> Your instructions
Reproduce the passage on FSOC's priorities from "Since the early" to "to digital assets.", keeping every word and punctuation mark unchanged.

> Text section
_ _ _ _ _

Since the early days of the Biden administration, the President and his team have made it clear they see a strong role for FSOC in mitigating financial risk in a much broader context than the Trump administration.

As the Treasury Department has explained, in 2021, FSOC identified three key priorities related to significant vulnerabilities in the financial system: nonbank financial intermediation, climate-related financial risk, and Treasury market resilience. It identified a fourth key priority in 2022: risks related to digital assets.

On digital assets specifically, in October 2022, FSOC published its “Report on Digital Asset Financial Stability Risks and Regulation,” which reviewed the financial stability risks and regulatory gaps posed by digital assets and provides recommendations to address such risks. That report, as the Treasury Department explained, concluded that “crypto-asset activities could pose risks to the stability of the U.S. financial system if their interconnections with the traditional financial system or their overall scale were to grow without adherence to or the development of appropriate regulation, including enforcement of the existing regulatory structure.”

_ _ _ _ _

> The data
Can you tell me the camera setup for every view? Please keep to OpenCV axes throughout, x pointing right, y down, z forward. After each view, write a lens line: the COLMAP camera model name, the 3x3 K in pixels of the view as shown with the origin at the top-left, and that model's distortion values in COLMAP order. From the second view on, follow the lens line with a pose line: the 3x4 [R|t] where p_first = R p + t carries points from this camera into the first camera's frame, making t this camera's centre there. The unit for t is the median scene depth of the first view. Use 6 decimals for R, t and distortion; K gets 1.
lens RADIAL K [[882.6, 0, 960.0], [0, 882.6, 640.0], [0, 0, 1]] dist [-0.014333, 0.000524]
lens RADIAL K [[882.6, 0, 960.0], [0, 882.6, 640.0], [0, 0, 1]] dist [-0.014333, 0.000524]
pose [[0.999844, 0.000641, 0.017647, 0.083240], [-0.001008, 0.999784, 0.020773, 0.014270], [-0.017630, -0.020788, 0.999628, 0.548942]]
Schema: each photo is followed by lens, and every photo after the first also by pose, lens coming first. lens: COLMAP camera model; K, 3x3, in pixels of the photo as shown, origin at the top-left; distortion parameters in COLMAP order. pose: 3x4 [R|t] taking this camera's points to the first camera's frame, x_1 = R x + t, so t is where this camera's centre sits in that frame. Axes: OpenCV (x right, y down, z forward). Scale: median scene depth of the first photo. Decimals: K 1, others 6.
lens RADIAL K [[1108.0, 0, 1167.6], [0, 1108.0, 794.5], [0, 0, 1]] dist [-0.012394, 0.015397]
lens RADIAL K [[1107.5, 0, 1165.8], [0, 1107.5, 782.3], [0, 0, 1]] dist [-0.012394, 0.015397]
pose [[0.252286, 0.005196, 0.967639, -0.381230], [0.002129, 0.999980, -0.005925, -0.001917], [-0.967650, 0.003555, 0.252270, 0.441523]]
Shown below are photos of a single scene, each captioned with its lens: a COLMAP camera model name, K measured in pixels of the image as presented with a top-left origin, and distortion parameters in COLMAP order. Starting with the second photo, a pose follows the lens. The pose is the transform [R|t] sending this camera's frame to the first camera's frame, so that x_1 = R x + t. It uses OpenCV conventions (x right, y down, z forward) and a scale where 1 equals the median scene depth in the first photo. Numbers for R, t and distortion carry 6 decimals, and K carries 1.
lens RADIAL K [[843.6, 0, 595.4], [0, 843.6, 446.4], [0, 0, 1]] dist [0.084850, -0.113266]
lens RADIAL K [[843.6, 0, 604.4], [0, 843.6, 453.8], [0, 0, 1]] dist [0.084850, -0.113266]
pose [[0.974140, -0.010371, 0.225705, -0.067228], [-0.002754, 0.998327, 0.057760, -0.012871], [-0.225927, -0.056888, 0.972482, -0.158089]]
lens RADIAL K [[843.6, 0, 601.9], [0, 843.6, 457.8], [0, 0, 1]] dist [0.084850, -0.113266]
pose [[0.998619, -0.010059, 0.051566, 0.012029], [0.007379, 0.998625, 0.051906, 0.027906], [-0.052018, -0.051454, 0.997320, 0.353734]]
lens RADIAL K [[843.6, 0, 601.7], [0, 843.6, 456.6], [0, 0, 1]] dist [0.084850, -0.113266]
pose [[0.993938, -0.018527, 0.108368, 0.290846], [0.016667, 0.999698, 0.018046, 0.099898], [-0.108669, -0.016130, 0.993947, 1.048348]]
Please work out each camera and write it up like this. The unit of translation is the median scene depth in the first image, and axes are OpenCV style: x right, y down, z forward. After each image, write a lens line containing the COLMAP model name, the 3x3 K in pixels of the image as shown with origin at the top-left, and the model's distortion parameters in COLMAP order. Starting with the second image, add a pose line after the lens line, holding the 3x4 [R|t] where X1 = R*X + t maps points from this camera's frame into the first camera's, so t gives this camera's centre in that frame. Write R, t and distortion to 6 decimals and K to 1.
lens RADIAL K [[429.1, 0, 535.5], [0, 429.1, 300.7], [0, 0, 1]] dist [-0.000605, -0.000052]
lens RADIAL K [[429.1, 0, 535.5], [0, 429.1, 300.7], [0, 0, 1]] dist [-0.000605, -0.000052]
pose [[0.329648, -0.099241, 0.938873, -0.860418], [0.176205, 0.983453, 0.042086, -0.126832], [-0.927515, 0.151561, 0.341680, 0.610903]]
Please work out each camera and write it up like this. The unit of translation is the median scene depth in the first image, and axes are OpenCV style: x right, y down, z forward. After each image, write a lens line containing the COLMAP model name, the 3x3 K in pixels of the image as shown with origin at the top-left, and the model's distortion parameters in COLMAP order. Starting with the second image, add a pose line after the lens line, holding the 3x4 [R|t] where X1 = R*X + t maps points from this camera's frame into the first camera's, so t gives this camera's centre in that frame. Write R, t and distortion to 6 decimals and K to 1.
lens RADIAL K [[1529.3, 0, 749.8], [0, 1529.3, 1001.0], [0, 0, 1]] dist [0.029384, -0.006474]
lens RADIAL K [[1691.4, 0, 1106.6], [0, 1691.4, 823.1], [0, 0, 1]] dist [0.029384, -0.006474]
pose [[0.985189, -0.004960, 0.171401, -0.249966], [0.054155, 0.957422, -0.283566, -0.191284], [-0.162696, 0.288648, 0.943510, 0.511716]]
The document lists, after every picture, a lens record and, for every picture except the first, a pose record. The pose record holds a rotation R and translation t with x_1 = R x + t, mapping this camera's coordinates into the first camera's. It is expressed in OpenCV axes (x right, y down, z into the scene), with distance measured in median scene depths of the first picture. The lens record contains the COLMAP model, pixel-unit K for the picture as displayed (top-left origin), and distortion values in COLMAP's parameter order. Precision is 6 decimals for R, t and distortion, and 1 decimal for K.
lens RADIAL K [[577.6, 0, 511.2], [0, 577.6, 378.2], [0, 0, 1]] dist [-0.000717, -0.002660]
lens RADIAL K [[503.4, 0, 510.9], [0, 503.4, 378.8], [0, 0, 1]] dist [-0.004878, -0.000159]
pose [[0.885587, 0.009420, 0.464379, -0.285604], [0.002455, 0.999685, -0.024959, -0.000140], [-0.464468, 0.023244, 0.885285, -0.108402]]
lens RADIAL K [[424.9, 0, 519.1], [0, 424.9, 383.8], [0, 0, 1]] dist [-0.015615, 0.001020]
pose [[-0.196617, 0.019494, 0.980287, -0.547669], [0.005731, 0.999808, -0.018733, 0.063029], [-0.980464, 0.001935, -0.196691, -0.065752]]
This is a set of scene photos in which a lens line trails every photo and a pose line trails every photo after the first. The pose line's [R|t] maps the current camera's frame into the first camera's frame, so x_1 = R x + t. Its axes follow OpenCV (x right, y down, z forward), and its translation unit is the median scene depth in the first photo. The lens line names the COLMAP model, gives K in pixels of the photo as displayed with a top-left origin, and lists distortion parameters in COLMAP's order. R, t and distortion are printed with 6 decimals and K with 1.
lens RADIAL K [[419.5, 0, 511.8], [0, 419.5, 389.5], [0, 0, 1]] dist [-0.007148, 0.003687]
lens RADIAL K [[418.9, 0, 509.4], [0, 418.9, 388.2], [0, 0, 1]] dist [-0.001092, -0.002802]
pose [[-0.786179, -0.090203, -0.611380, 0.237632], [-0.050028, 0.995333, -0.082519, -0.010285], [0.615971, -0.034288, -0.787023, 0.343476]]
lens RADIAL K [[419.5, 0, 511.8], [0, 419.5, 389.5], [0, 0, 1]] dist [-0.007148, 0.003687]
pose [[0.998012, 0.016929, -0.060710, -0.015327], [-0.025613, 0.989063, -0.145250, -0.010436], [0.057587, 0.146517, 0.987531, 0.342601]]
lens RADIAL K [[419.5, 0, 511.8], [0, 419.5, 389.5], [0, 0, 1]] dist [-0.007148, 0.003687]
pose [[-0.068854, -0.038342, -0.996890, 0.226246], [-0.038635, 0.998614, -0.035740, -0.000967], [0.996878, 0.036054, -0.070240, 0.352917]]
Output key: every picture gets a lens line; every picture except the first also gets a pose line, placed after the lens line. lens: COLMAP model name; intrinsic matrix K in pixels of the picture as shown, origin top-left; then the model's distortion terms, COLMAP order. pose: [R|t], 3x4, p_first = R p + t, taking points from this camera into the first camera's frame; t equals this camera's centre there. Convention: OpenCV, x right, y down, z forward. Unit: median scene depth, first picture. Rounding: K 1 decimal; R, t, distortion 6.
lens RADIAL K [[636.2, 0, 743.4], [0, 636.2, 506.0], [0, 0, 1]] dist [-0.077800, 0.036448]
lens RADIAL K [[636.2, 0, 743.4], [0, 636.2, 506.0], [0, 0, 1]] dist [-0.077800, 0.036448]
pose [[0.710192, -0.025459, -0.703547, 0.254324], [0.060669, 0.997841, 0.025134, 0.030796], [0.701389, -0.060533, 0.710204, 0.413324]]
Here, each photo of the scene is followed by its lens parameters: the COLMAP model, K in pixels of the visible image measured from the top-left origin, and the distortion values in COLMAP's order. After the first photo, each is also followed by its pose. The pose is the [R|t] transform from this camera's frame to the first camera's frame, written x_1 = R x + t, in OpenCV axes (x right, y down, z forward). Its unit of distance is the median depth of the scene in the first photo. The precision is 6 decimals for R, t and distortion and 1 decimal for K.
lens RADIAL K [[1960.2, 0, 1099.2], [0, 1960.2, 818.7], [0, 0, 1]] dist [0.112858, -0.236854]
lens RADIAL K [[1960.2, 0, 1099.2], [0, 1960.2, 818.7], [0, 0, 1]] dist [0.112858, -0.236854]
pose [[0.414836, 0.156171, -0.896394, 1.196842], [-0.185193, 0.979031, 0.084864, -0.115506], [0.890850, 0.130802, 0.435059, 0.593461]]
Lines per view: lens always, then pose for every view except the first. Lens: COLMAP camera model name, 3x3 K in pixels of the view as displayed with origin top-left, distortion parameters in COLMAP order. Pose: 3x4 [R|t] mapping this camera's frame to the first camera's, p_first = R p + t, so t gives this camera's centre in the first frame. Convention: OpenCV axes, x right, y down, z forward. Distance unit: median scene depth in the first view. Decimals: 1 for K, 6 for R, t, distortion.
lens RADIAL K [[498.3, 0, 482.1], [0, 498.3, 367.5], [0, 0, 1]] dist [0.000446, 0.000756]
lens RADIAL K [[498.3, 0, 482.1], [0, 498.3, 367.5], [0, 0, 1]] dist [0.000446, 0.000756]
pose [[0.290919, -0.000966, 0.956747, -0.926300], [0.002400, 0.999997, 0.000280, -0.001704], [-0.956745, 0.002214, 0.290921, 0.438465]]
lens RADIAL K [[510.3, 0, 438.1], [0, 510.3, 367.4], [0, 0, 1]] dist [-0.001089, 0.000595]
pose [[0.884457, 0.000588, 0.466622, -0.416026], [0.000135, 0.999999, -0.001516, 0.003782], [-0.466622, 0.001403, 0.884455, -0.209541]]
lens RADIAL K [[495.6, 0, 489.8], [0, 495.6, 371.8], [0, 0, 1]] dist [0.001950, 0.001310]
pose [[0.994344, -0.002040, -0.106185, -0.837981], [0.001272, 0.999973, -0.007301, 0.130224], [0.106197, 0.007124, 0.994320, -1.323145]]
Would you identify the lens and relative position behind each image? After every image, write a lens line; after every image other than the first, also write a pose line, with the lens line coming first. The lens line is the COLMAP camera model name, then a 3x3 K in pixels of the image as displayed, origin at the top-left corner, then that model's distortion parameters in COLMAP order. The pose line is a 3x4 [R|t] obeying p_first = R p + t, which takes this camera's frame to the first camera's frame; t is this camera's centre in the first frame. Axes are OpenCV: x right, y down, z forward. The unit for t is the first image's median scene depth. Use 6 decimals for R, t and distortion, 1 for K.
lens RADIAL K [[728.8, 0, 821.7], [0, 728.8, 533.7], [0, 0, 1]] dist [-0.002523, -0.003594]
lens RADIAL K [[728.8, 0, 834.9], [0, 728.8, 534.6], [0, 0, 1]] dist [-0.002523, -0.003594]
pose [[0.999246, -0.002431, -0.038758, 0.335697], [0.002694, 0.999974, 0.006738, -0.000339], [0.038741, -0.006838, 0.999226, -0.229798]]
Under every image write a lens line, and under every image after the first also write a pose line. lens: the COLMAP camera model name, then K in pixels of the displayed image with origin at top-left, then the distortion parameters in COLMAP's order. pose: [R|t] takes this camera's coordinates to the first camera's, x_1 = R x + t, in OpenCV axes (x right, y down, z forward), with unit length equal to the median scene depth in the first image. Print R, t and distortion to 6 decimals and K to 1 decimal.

_ _ _ _ _

> Answer space
Since the early days of the Biden administration, the President and his team have made it clear they see a strong role for FSOC in mitigating financial risk in a much broader context than the Trump administration.

As the Treasury Department has explained, in 2021, FSOC identified three key priorities related to significant vulnerabilities in the financial system: nonbank financial intermediation, climate-related financial risk, and Treasury market resilience. It identified a fourth key priority in 2022: risks related to digital assets.